O QUE FAZER
Dê a continuação da notícia sobre a reforma do Centro de Convivência Cultural, começando logo após sua última frase.

Publicado 18 de Fevereiro de 2014 - 18h21

Por Maria Teresa Costa

Prefeitura busca alternativa para reformar o Centro de Convivência Cultural

Gustavo Tilio/Especial para a AAN

Prefeitura busca alternativa para reformar o Centro de Convivência Cultural

A Prefeitura vai utilizar contrapartidas de aprovação de empreendimentos firmadas em termos de ajustamento de conduta (TAC) com a Administração, para financiar os projetos estrutural e eletromecânico da reforma do Teatro Luís Otávio Burnier, do Centro de Convivência Cultural, que está fechado desde 2011. A licitação desses projetos, estimada em R$ 650 mil, estava prevista para dezembro, mas o alto custo levou a Prefeitura a buscar empresas que tivessem TACs - assim, as próprias empresas contratarão os projetos, sem necessidade de licitação, o que reduzirá o tempo de contratação da obra, que deverá custar R$ 15 milhões.

 

O secretário de Infraestrutura, Carlos Augusto Santoro, disse nesta terça-feira (18) que já tem uma empresa interessada em fazer a compensação no Convivência - ele não informou qual, mas disse que o TAC que ela assinou vai permitir que o projeto estrutural, avaliado em R$ 500 mil, possa ser feito. Esse termo, segundo ele, não tem participação do Ministério Público. "Estamos em negociação também com outra empresa, para que assuma o custeio do projeto eletromecânico" , disse.

 

 

Estrutura

 

A maior parte - R$ 500 mil - será investida no projeto de estrutura. Metade desse valor, estimou Santoro, será utilizada para os testes estruturais, que irão mostrar como se comporta o prédio da década de 1970. Os outros R$ 150 mil irão financiar o projeto eletromecânico. A parte elétrica e hidráulica, disse, está muito prejudicada. Está fora de norma, é um projeto de 1974 e hoje não dá para fazer as mesmas instalações.

Em junho do ano passado, a Secretaria de Cultura informou que a reforma do CCC deve durar dois anos. Apesar de as obras ainda não terem iniciado, o secretário de Cultura, Ney Carrasco, informou que o compromisso do prefeito Jonas Donizette (PSB) é entregar o espaço público revitalizado até 2016 é um compromisso.

DADOS REGISTRADOS
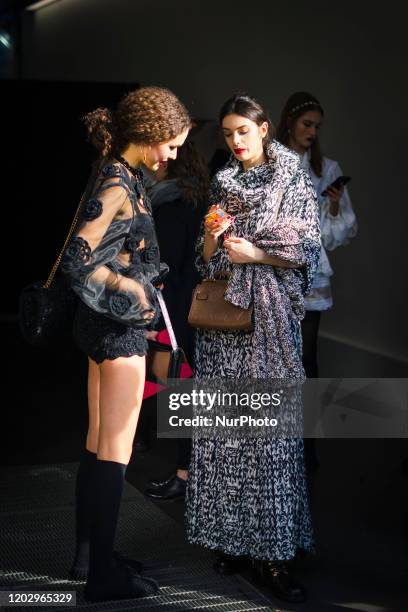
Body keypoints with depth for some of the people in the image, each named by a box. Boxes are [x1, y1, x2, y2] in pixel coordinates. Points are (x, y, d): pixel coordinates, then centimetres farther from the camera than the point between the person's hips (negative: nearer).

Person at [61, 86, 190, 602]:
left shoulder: (119, 177, 9)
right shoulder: (118, 187, -20)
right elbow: (79, 261, -26)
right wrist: (133, 295, -15)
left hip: (106, 325, 10)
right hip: (120, 327, -10)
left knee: (98, 444, 16)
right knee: (114, 451, -1)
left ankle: (88, 554, 28)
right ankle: (103, 575, 9)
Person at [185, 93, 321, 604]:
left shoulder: (293, 179, 5)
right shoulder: (221, 184, 15)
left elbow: (306, 251, 0)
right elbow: (206, 258, 15)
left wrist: (256, 254, -11)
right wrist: (212, 234, -5)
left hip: (268, 314, -4)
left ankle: (272, 551, -4)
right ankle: (231, 537, 9)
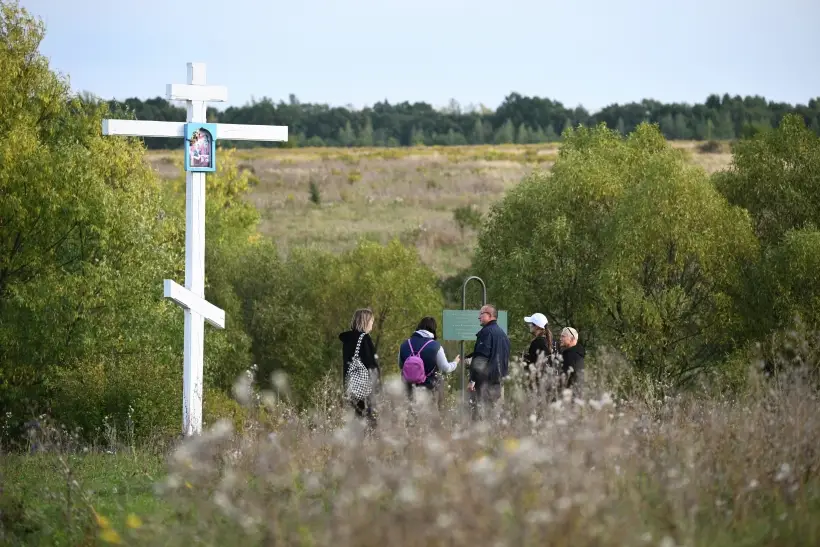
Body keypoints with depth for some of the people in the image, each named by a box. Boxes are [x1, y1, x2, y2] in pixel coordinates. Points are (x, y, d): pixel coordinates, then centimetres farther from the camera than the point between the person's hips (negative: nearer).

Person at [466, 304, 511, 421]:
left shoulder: (486, 332, -11)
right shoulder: (503, 334, 16)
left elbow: (480, 358, -18)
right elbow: (506, 359, 21)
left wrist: (472, 380, -19)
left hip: (484, 378, -9)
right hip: (498, 378, 9)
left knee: (477, 407, -9)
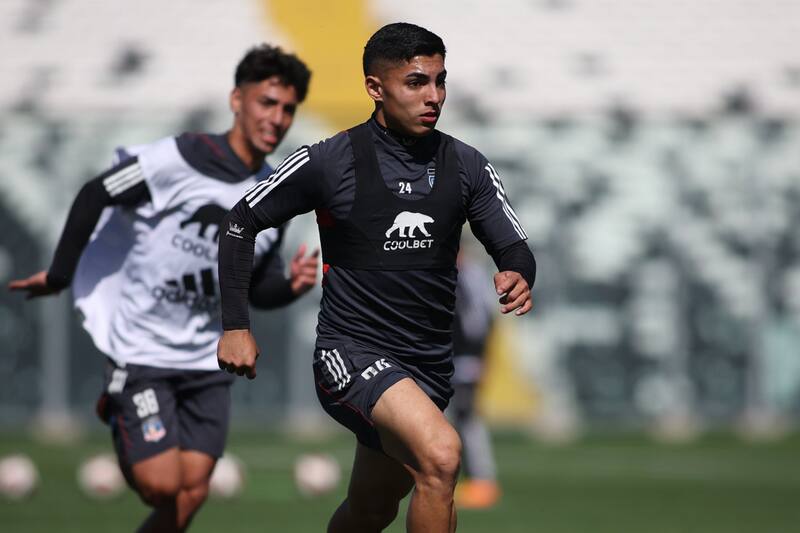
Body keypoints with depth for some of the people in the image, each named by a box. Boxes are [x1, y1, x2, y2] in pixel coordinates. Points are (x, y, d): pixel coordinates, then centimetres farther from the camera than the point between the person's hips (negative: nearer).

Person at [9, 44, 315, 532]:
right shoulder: (178, 159, -16)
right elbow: (94, 196, -9)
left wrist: (292, 286, -7)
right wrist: (60, 276, -4)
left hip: (207, 363, 6)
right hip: (141, 357, -6)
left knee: (191, 494, -2)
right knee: (163, 487, -15)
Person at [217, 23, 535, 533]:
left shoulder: (467, 166, 1)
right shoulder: (330, 162, -9)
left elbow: (514, 247, 2)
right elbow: (241, 223, 1)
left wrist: (518, 276, -23)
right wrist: (235, 326, -4)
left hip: (430, 366, 5)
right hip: (353, 352, -5)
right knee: (441, 454, -30)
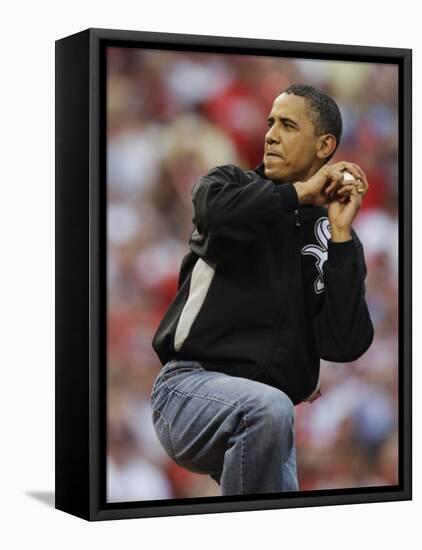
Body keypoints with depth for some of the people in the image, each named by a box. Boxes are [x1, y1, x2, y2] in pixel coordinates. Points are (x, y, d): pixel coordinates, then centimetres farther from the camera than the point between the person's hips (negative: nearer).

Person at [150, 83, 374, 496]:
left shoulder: (336, 239, 9)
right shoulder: (232, 183, 6)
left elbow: (344, 346, -6)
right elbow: (215, 209, -22)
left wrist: (340, 235, -8)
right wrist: (298, 192, -12)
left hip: (263, 414, 4)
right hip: (192, 384, -4)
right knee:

RESPOSTA
 

Fases

 

Só depois que os laudos forem entregues - o que não há prazo estabelecido - inicia a etapa de obras, que terá o processo de licitação dividido em três fases: a primeira concorrência será para realização de obras na parte elétrica, hidráulica e mecânica do teatro interno; a segunda licitação é para as obras do projeto estrutural, que envolve conserto de rachaduras e pinturas de toda a estrutura de concreto; e a terceira etapa é referente exclusivamente às obras de impermeabilização da estrutura.

 

As precariedades do Centro de Convivência são muitas. Há fios expostos, ligações de energia clandestinas, goteiras, muita umidade no chão e nas paredes devido a infiltração no local, e até esgoto a céu aberto. Do lado de fora, os problemas também são visíveis. Os pilares localizados próximos à entrada onde funcionava o setor administrativo da Orquestra Sinfônica possuem rachaduras e o chão já cedeu.

 

As arquibancadas do Teatro de Arena encontram-se em mau estado de conservação e os primeiros degraus que dão acesso ao teatro apresentam início de erosão, o que permite que a água da chuva escoe ainda mais para dentro do teatro, contribuindo com a infiltração.